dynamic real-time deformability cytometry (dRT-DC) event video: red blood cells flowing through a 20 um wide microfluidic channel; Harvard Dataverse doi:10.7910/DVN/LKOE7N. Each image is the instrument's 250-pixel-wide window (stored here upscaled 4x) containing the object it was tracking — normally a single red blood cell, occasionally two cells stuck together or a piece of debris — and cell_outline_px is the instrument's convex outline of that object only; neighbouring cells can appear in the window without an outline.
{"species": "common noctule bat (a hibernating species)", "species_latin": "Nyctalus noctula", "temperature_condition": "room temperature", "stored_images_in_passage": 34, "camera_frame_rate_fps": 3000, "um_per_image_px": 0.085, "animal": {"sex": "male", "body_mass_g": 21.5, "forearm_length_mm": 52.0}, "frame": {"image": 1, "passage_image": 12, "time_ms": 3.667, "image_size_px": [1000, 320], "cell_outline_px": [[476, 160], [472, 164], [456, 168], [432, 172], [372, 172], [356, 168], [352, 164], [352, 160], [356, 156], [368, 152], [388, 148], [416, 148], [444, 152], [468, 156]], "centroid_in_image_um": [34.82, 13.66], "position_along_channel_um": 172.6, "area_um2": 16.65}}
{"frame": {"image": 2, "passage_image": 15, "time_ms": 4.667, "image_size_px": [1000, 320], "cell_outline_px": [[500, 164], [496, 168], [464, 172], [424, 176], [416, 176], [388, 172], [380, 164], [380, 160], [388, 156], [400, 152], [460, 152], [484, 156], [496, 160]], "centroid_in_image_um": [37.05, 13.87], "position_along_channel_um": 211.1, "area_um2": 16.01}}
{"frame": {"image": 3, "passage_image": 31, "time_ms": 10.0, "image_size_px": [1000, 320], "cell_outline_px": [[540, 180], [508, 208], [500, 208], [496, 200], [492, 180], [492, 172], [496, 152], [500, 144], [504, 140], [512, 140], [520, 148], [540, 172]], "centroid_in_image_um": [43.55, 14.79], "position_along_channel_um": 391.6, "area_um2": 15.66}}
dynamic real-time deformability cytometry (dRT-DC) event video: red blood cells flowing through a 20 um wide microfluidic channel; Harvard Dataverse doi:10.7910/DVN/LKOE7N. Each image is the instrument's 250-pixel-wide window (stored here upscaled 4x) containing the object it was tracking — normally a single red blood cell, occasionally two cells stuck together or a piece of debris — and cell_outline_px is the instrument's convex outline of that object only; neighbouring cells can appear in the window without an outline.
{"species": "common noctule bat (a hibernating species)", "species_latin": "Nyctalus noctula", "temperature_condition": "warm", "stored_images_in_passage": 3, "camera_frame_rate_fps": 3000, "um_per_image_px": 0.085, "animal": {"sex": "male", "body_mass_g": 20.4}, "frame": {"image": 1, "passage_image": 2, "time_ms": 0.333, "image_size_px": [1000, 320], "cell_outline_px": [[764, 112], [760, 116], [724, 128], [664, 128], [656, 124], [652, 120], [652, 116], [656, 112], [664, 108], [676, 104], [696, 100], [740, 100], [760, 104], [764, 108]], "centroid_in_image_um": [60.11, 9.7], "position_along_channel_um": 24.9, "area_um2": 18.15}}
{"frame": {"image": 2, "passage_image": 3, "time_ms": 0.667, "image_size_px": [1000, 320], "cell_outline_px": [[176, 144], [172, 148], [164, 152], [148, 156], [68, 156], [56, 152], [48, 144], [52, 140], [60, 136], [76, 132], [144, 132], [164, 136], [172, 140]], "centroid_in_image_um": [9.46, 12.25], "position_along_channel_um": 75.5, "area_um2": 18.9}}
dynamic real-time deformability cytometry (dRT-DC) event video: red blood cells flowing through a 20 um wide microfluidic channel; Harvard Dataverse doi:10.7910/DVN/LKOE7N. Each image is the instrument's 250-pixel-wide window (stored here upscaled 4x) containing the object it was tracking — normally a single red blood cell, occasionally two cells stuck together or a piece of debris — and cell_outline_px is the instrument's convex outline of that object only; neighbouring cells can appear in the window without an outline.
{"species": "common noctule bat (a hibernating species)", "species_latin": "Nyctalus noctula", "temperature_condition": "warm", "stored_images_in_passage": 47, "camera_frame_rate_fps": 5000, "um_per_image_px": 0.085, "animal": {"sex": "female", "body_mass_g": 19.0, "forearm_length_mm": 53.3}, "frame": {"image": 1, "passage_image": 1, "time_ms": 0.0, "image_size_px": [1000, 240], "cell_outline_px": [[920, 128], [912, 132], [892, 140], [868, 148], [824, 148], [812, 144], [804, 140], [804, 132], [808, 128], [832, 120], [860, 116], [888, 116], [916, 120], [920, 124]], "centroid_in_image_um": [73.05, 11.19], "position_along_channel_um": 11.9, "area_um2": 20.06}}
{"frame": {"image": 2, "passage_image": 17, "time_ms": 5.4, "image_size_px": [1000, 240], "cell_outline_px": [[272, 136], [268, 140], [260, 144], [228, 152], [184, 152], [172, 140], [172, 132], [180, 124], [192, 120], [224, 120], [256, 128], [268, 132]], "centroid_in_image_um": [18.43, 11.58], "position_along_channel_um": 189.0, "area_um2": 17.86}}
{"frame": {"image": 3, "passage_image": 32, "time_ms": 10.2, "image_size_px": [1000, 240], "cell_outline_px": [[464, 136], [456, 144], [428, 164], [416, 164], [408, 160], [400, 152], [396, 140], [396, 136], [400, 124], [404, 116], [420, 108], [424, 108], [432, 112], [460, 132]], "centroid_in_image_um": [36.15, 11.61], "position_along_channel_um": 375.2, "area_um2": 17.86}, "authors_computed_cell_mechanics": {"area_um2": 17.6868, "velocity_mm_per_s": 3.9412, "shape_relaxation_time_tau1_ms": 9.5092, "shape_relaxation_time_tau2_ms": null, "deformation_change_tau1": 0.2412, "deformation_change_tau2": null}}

§ **What is required**
Make an exact copy of all the data.

§ **Answer for this exercise**
dynamic real-time deformability cytometry (dRT-DC) event video: red blood cells flowing through a 20 um wide microfluidic channel; Harvard Dataverse doi:10.7910/DVN/LKOE7N. Each image is the instrument's 250-pixel-wide window (stored here upscaled 4x) containing the object it was tracking — normally a single red blood cell, occasionally two cells stuck together or a piece of debris — and cell_outline_px is the instrument's convex outline of that object only; neighbouring cells can appear in the window without an outline.
{"species": "common noctule bat (a hibernating species)", "species_latin": "Nyctalus noctula", "temperature_condition": "room temperature", "stored_images_in_passage": 34, "camera_frame_rate_fps": 3000, "um_per_image_px": 0.085, "animal": {"sex": "male", "body_mass_g": 21.5, "forearm_length_mm": 52.0}, "frame": {"image": 1, "passage_image": 12, "time_ms": 3.667, "image_size_px": [1000, 320], "cell_outline_px": [[476, 160], [472, 164], [456, 168], [432, 172], [372, 172], [356, 168], [352, 164], [352, 160], [356, 156], [368, 152], [388, 148], [416, 148], [444, 152], [468, 156]], "centroid_in_image_um": [34.82, 13.66], "position_along_channel_um": 172.6, "area_um2": 16.65}}
{"frame": {"image": 2, "passage_image": 15, "time_ms": 4.667, "image_size_px": [1000, 320], "cell_outline_px": [[500, 164], [496, 168], [464, 172], [424, 176], [416, 176], [388, 172], [380, 164], [380, 160], [388, 156], [400, 152], [460, 152], [484, 156], [496, 160]], "centroid_in_image_um": [37.05, 13.87], "position_along_channel_um": 211.1, "area_um2": 16.01}}
{"frame": {"image": 3, "passage_image": 31, "time_ms": 10.0, "image_size_px": [1000, 320], "cell_outline_px": [[540, 180], [508, 208], [500, 208], [496, 200], [492, 180], [492, 172], [496, 152], [500, 144], [504, 140], [512, 140], [520, 148], [540, 172]], "centroid_in_image_um": [43.55, 14.79], "position_along_channel_um": 391.6, "area_um2": 15.66}}
dynamic real-time deformability cytometry (dRT-DC) event video: red blood cells flowing through a 20 um wide microfluidic channel; Harvard Dataverse doi:10.7910/DVN/LKOE7N. Each image is the instrument's 250-pixel-wide window (stored here upscaled 4x) containing the object it was tracking — normally a single red blood cell, occasionally two cells stuck together or a piece of debris — and cell_outline_px is the instrument's convex outline of that object only; neighbouring cells can appear in the window without an outline.
{"species": "common noctule bat (a hibernating species)", "species_latin": "Nyctalus noctula", "temperature_condition": "warm", "stored_images_in_passage": 3, "camera_frame_rate_fps": 3000, "um_per_image_px": 0.085, "animal": {"sex": "male", "body_mass_g": 20.4}, "frame": {"image": 1, "passage_image": 2, "time_ms": 0.333, "image_size_px": [1000, 320], "cell_outline_px": [[764, 112], [760, 116], [724, 128], [664, 128], [656, 124], [652, 120], [652, 116], [656, 112], [664, 108], [676, 104], [696, 100], [740, 100], [760, 104], [764, 108]], "centroid_in_image_um": [60.11, 9.7], "position_along_channel_um": 24.9, "area_um2": 18.15}}
{"frame": {"image": 2, "passage_image": 3, "time_ms": 0.667, "image_size_px": [1000, 320], "cell_outline_px": [[176, 144], [172, 148], [164, 152], [148, 156], [68, 156], [56, 152], [48, 144], [52, 140], [60, 136], [76, 132], [144, 132], [164, 136], [172, 140]], "centroid_in_image_um": [9.46, 12.25], "position_along_channel_um": 75.5, "area_um2": 18.9}}
dynamic real-time deformability cytometry (dRT-DC) event video: red blood cells flowing through a 20 um wide microfluidic channel; Harvard Dataverse doi:10.7910/DVN/LKOE7N. Each image is the instrument's 250-pixel-wide window (stored here upscaled 4x) containing the object it was tracking — normally a single red blood cell, occasionally two cells stuck together or a piece of debris — and cell_outline_px is the instrument's convex outline of that object only; neighbouring cells can appear in the window without an outline.
{"species": "common noctule bat (a hibernating species)", "species_latin": "Nyctalus noctula", "temperature_condition": "warm", "stored_images_in_passage": 47, "camera_frame_rate_fps": 5000, "um_per_image_px": 0.085, "animal": {"sex": "female", "body_mass_g": 19.0, "forearm_length_mm": 53.3}, "frame": {"image": 1, "passage_image": 1, "time_ms": 0.0, "image_size_px": [1000, 240], "cell_outline_px": [[920, 128], [912, 132], [892, 140], [868, 148], [824, 148], [812, 144], [804, 140], [804, 132], [808, 128], [832, 120], [860, 116], [888, 116], [916, 120], [920, 124]], "centroid_in_image_um": [73.05, 11.19], "position_along_channel_um": 11.9, "area_um2": 20.06}}
{"frame": {"image": 2, "passage_image": 17, "time_ms": 5.4, "image_size_px": [1000, 240], "cell_outline_px": [[272, 136], [268, 140], [260, 144], [228, 152], [184, 152], [172, 140], [172, 132], [180, 124], [192, 120], [224, 120], [256, 128], [268, 132]], "centroid_in_image_um": [18.43, 11.58], "position_along_channel_um": 189.0, "area_um2": 17.86}}
{"frame": {"image": 3, "passage_image": 32, "time_ms": 10.2, "image_size_px": [1000, 240], "cell_outline_px": [[464, 136], [456, 144], [428, 164], [416, 164], [408, 160], [400, 152], [396, 140], [396, 136], [400, 124], [404, 116], [420, 108], [424, 108], [432, 112], [460, 132]], "centroid_in_image_um": [36.15, 11.61], "position_along_channel_um": 375.2, "area_um2": 17.86}, "authors_computed_cell_mechanics": {"area_um2": 17.6868, "velocity_mm_per_s": 3.9412, "shape_relaxation_time_tau1_ms": 9.5092, "shape_relaxation_time_tau2_ms": null, "deformation_change_tau1": 0.2412, "deformation_change_tau2": null}}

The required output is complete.